◆ Task to carry out
Leave out the pictures and give back all the entries exactly as written.

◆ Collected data
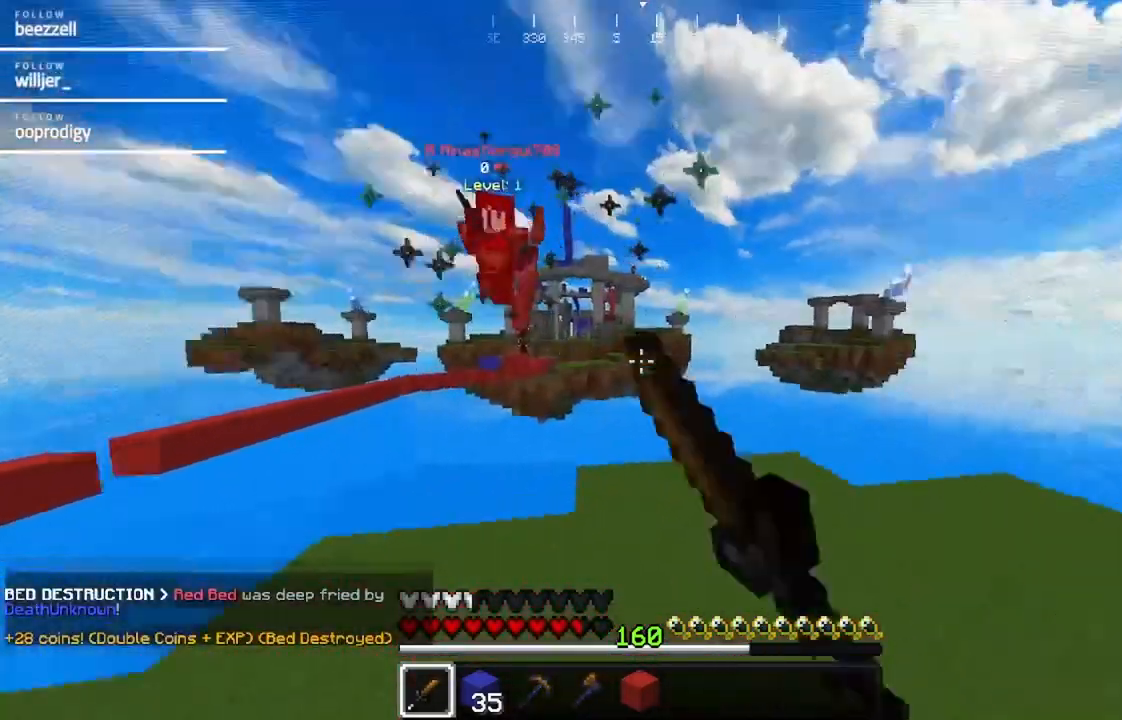
{"keys": ["d", "w"], "mouse": [], "events": [[33, "d", "down"]]}
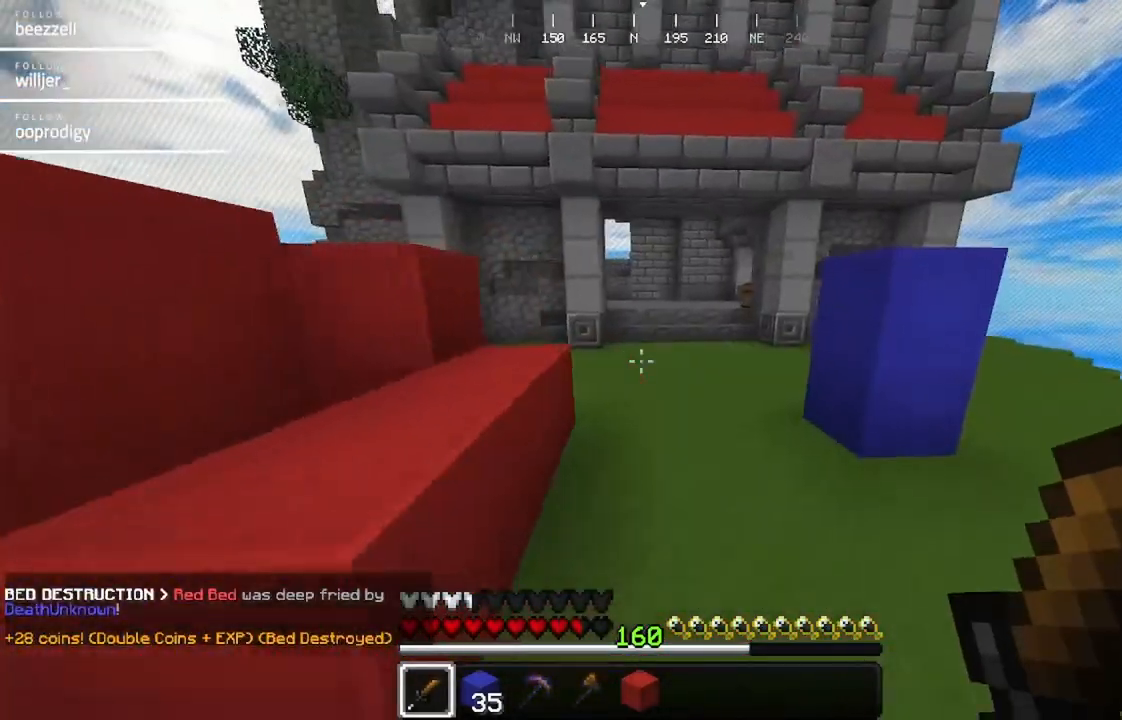
{"keys": ["w"], "mouse": [], "events": [[167, "d", "up"]]}
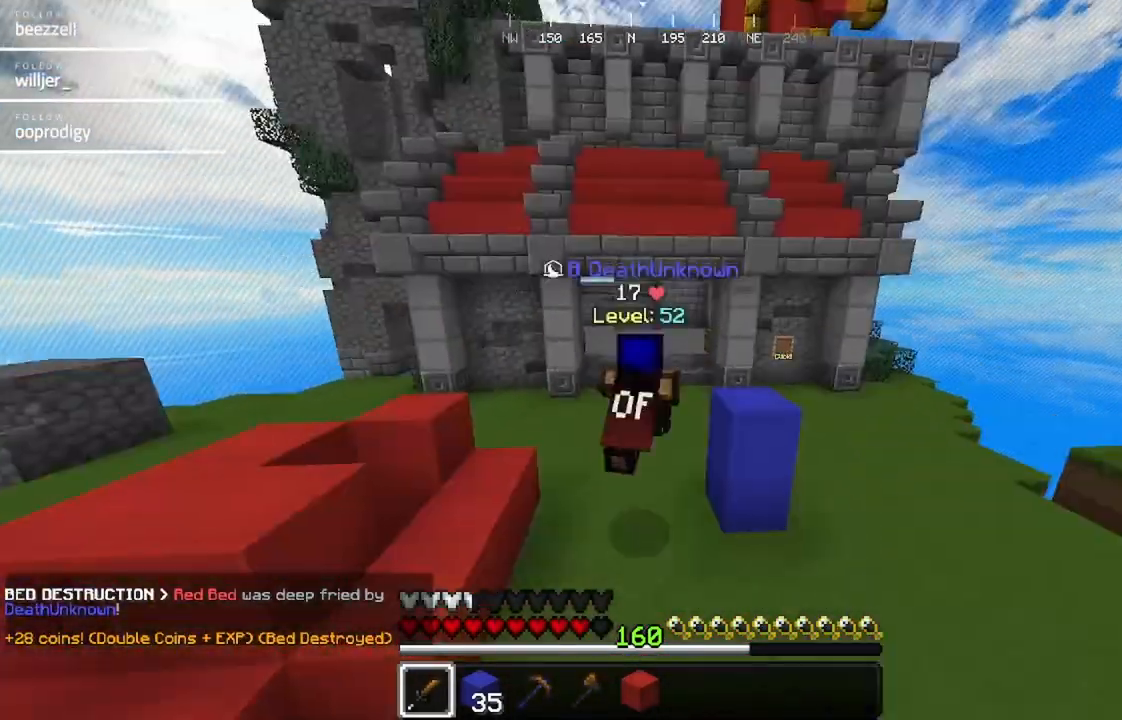
{"keys": ["w"], "mouse": [], "events": []}
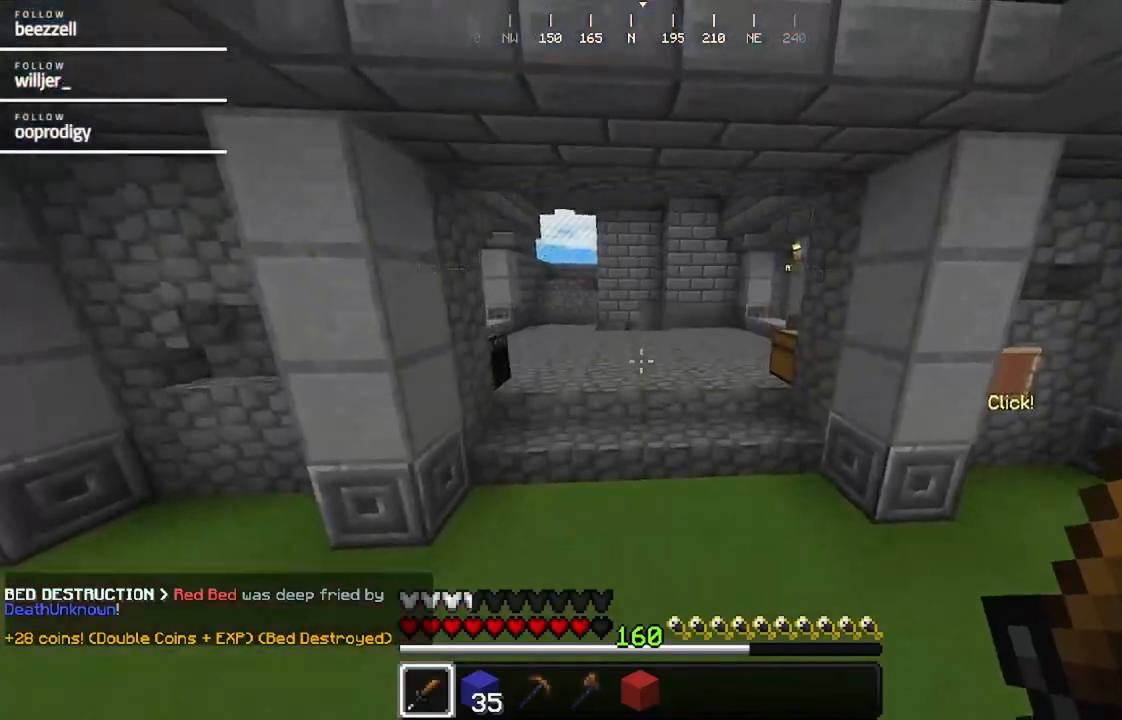
{"keys": ["w"], "mouse": [], "events": []}
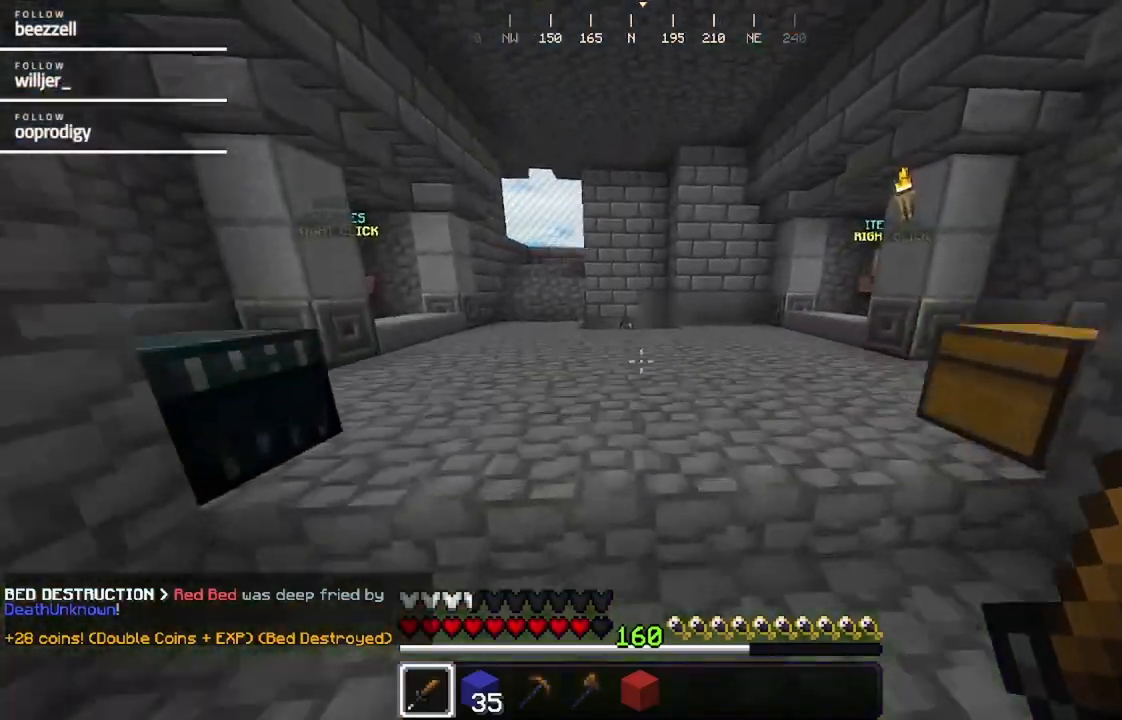
{"keys": ["w"], "mouse": [], "events": []}
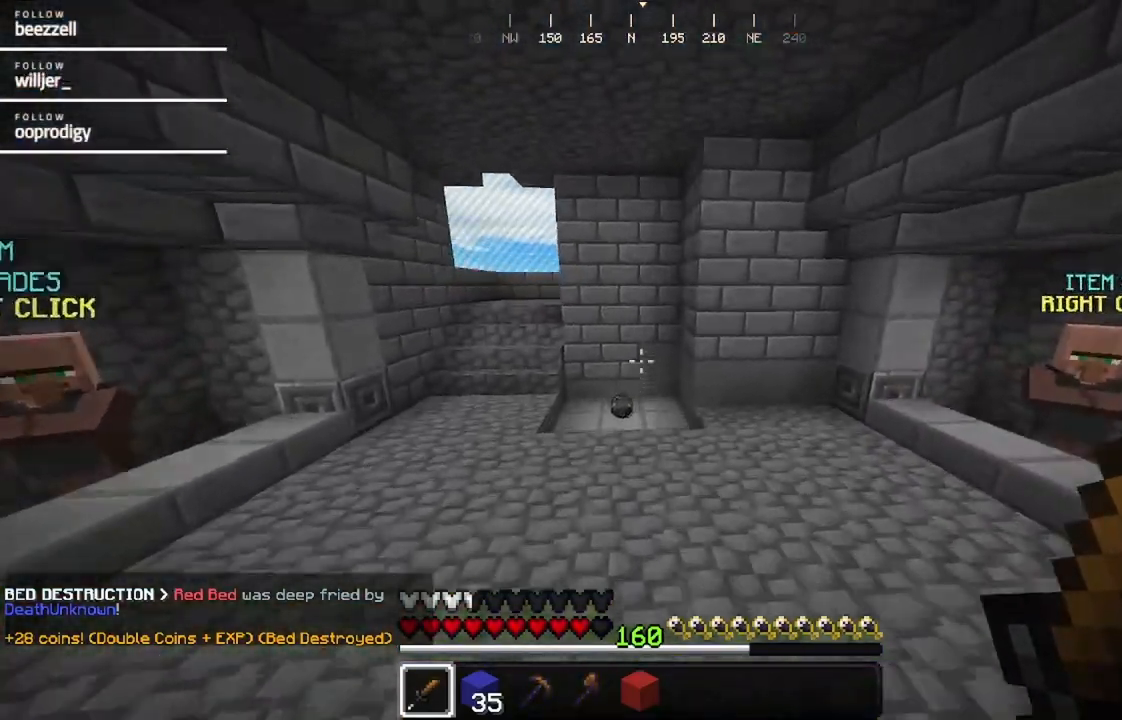
{"keys": ["a", "w"], "mouse": []}
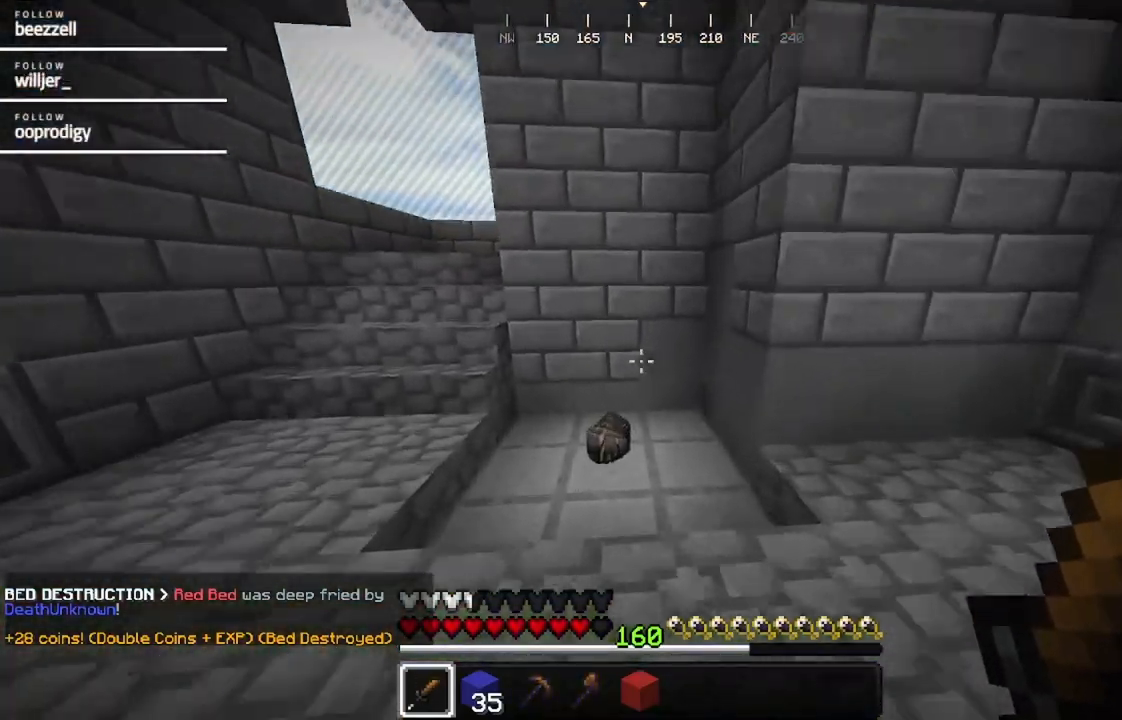
{"keys": ["a", "s"], "mouse": [], "events": [[167, "a", "up"], [317, "a", "down"], [367, "w", "up"], [417, "s", "down"]]}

◆ Solved exercise
{"keys": ["d", "w"], "mouse": [], "events": [[33, "d", "down"]]}
{"keys": ["w"], "mouse": [], "events": [[167, "d", "up"]]}
{"keys": ["w"], "mouse": [], "events": []}
{"keys": ["w"], "mouse": [], "events": []}
{"keys": ["w"], "mouse": [], "events": []}
{"keys": ["a", "w"], "mouse": []}
{"keys": ["a", "s"], "mouse": [], "events": [[167, "a", "up"], [317, "a", "down"], [367, "w", "up"], [417, "s", "down"]]}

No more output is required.